Kerry is threatening to upstage Clinton’s resume at the State Department by showing what a determined public figure can do with a job like secretary of state. The new chief at Foggy Bottom immediately took on one of the globe’s toughest diplomatic challenges — the Israeli-Palestinian conflict — while Clinton’s term as secretary of state was mostly noted by four years of pomp and circumstance with the final chapter of Benghazi a lingering stain.
On Clinton’s watch, the much-hyped reset with Russia imploded, the “Arab spring” exploded in chaos and bloodshed across the Middle East with America playing mostly the role of hapless bystander, Iran continued to march toward nuclear weapons, and China threw its weight around in the South China Sea, staking claims to disputed islands and asserting sovereignty over waters vital to global shipping.
Clinton did rack up more miles aboard the State Department’s jetliner than any previous secretary of state. But all that toing-and-froing produced little in the way of concrete high-level achievements of her own initiative. As George Packer of the New Yorker observed, Obama “kept policy-making inside the White House” while Clinton “and her department were never trusted with policy blueprints.”
Regarding Benghazi, the White House claims there is no scandal in the deaths of four Americans there or the administration’s handling of the crisis or explanations about what happened and why.
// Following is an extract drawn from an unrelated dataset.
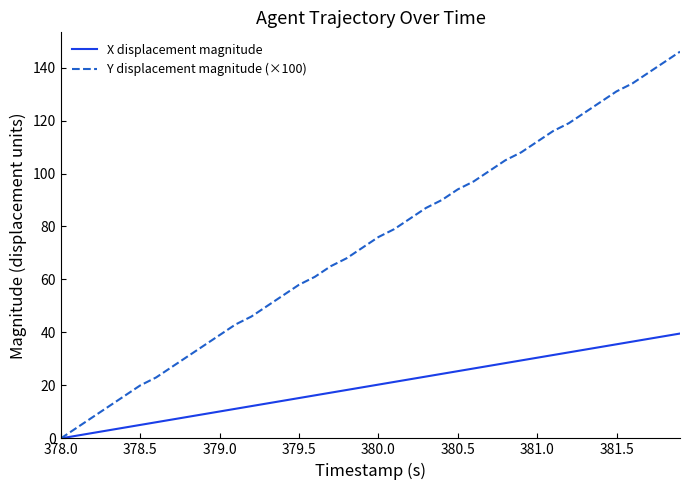

How many lines are shown in the chart?

2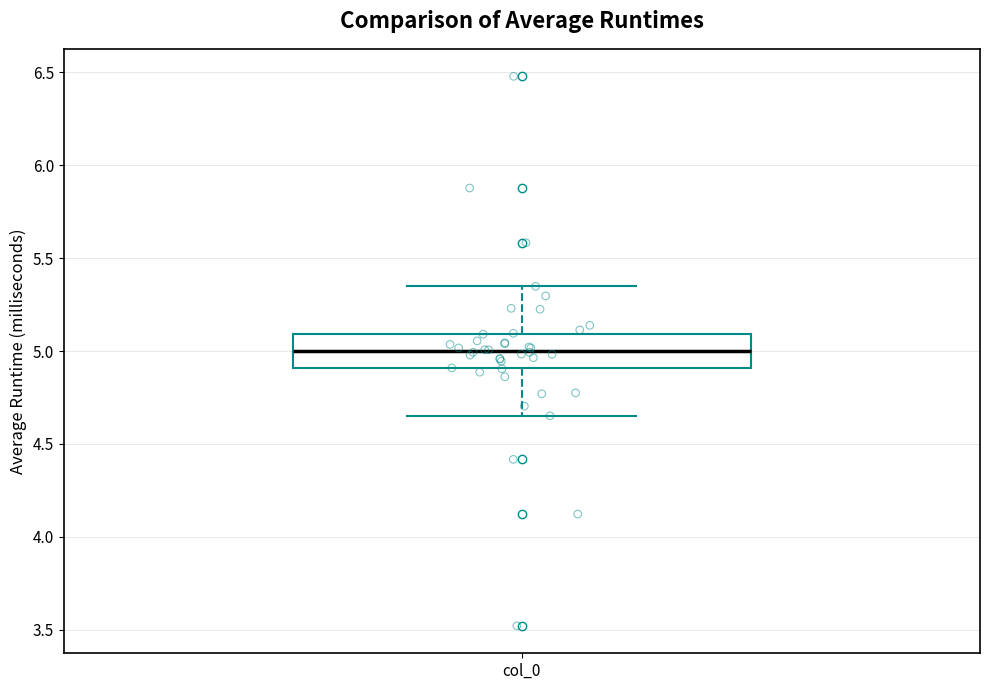

Transcribe this box plot: give where the median line is, the range the box spans, and where the two whiskers end, as read against the y-axis. The values are not printed on the chart, so give them approximately, as read against the axis.

median 5.00, box 4.90 to 5.10, whiskers 4.65 to 5.35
But there is the fact that for the first time in three decades a U.S. ambassador was murdered — after warnings about the dire security situation in Libya — and it occurred on Clinton’s watch. Clinton likely hasn’t heard the last about Benghazi.
It may be that after the crushing defeat of her 2008 presidential bid, Clinton saw the State Department as a way to end her political career with dignity and acquiesced to a mostly ceremonial role. That continued when she realized that her rising poll numbers indicated she could use State as a springboard to another presidential run.
Kerry has no ambition for higher office. State is his final chance to close out his career in a big way. Kerry immediately embarked on a high-stakes gamble with the Israeli-Palestinian situation, traveling to the region six times to press his personal relationship with leaders there to drag the two sides back to the bargaining table. He even got the Arab League to sign on to his project.
And he did it without White House encouragement. According to an Associated Press dispatch a month ago, Kerry was “largely fighting the battle alone . . . with the White House appearing reluctant to stake political capital in an endeavor that so often has proved a disappointment.” Kerry has set his sights high — a final status agreement in nine months. The list of reasons against that happening stretches from here to, well, the Middle East.
Even if his grand ambition comes up short, Kerry will have shown how a bold leader with a goal and purpose can grasp the opportunity history affords and be a player on the world stage — in sharp contrast to the play-it-safe ceremonial role-playing that was good enough for Clinton.